The client wanted to let the employee go but was concerned about legal obligations they might have to their employee. They were right to be concerned. This situation raises a number of legal issues.
- How much time off was he provided by the company, and had he yet used it up? It is illogical to let an employee go who had not used up the amount of time off granted. In this case, however, the company had not even been keeping track of his time. Step one? Figure that out.
- Was he covered by a local paid sick leave law? In this case yes, he was. The company also needed to ensure he had been provided with all the paid sick leave to which he was entitled.
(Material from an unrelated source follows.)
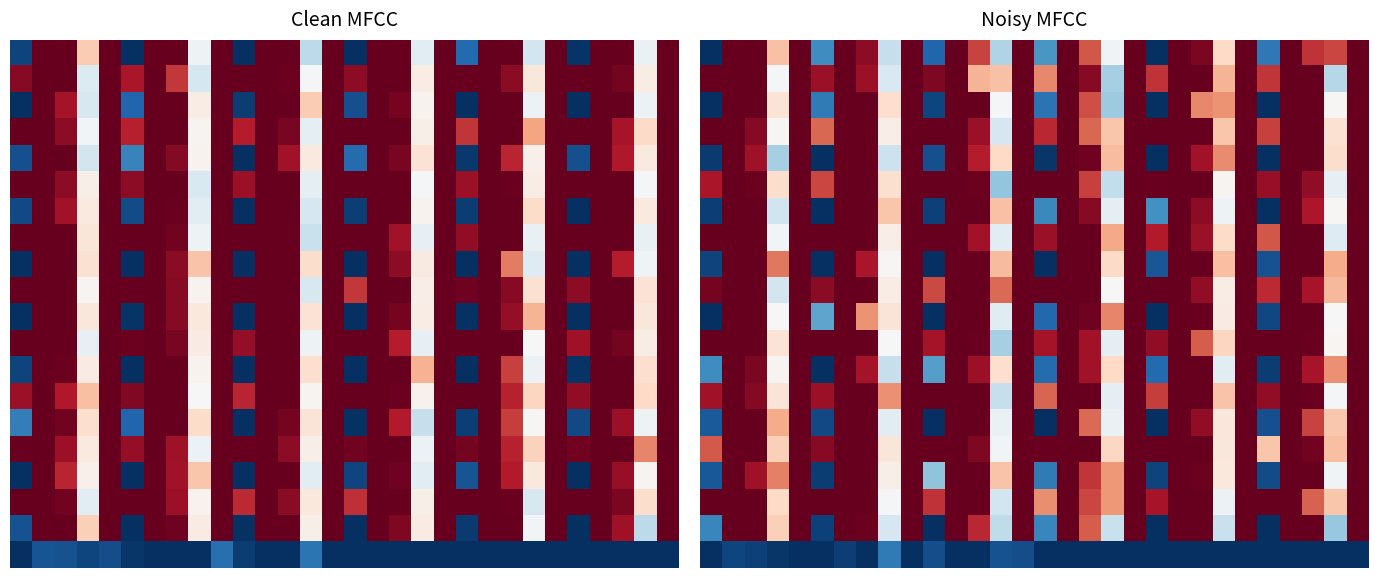

Which has a higher value, 13 or 25?

13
- Was he protected by any disability discrimination laws? In this case, we don’t know because there was no indication (other than varying temporary conditions) as to whether there was an underlying medical condition that would qualify as a disability. However, the company was covered by the federal Americans with Disabilities Act, as well as the state and the local Human Rights Laws that prohibited disability discrimination. Thus further, information was needed rather than presuming that he would not be covered.
- Did the company need to allow him to telecommute? Probably not, especially because he had evidenced that he was not successfully doing his job remotely. However, permitting an employee to telecommute could be a reasonable accommodation under the disability discrimination laws. The company was going to need to get more information through the interactive process to determine what it legally was required to do.
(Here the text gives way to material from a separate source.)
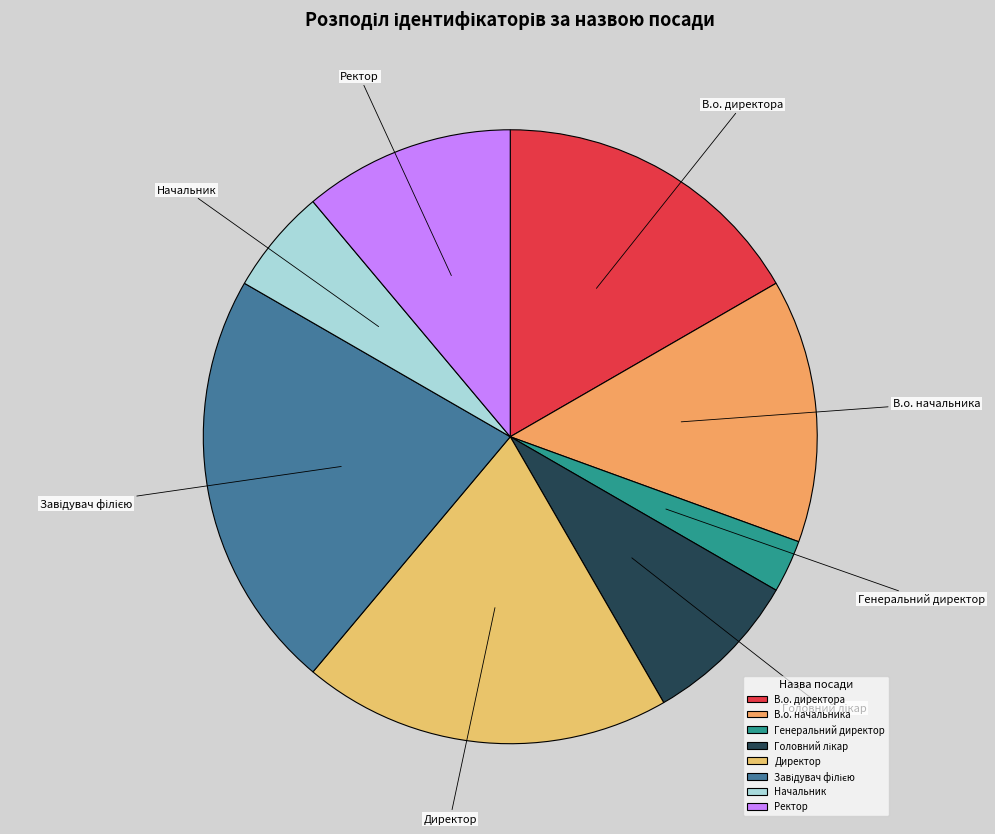

Approximately how many times larger is the value at В.о. директора compared to В.о. начальника?

1.2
- Was the employee aware of the problems his absence and faulty work product were causing the company? In this case, no. He was not being properly performance managed. Even disabled employees are required to do their jobs.
There were multiple legal issues that needed to be worked through to determine the company’s rights and its obligations to this employee.
The client was prudent to reach out to us to help sort through the multiple issues raised. Each situation is unique and must be resolved depending on the facts of the situation. Your employment counsel can help make sure that the company complies with all of its legal obligations to your employees, while you run and manage the company to deliver your products and services.